[取自数据集的材料]
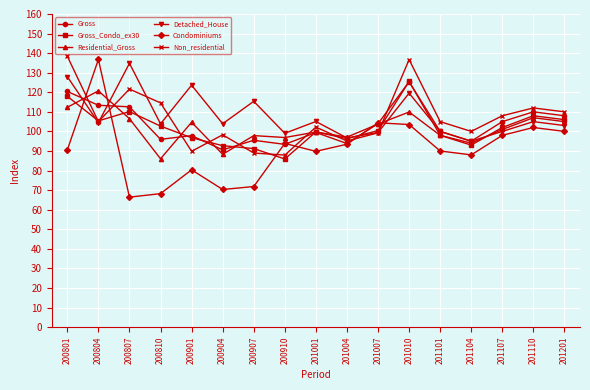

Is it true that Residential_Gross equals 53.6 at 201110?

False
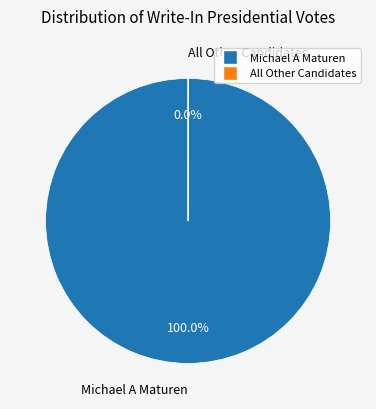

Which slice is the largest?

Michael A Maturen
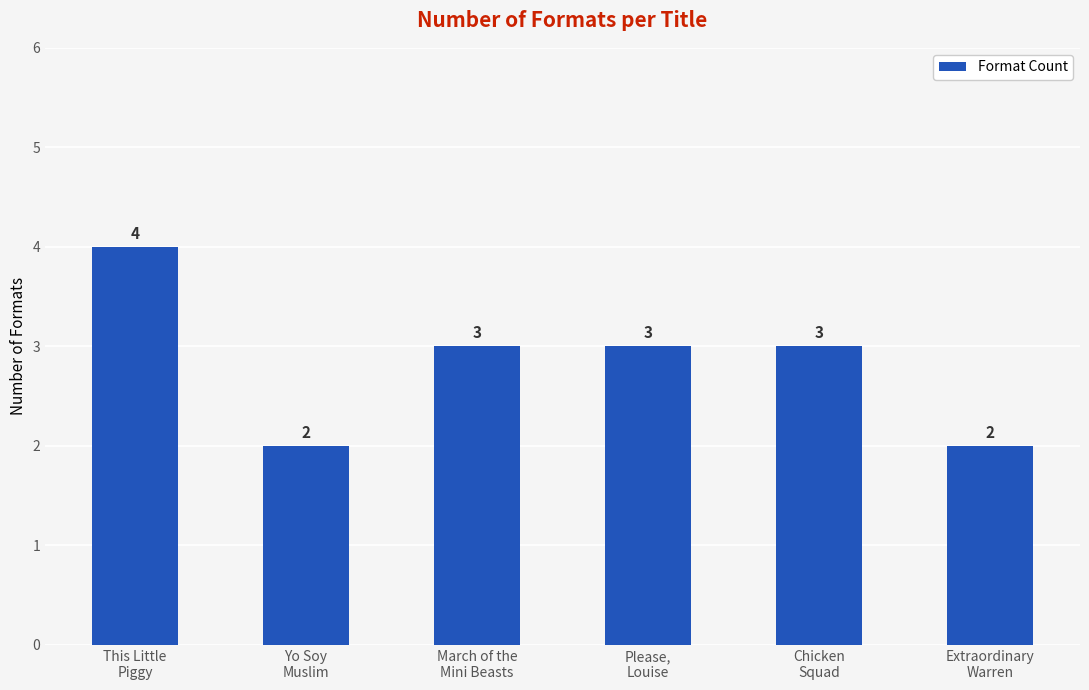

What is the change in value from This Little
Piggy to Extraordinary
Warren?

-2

▶ [任务说明]:
把上面的全部材料一字不差地逐行打印出来，答案中不要包含图片。

▶ [完成结果]:
Is it true that Residential_Gross equals 53.6 at 201110?

False

Which slice is the largest?

Michael A Maturen

What is the change in value from This Little
Piggy to Extraordinary
Warren?

-2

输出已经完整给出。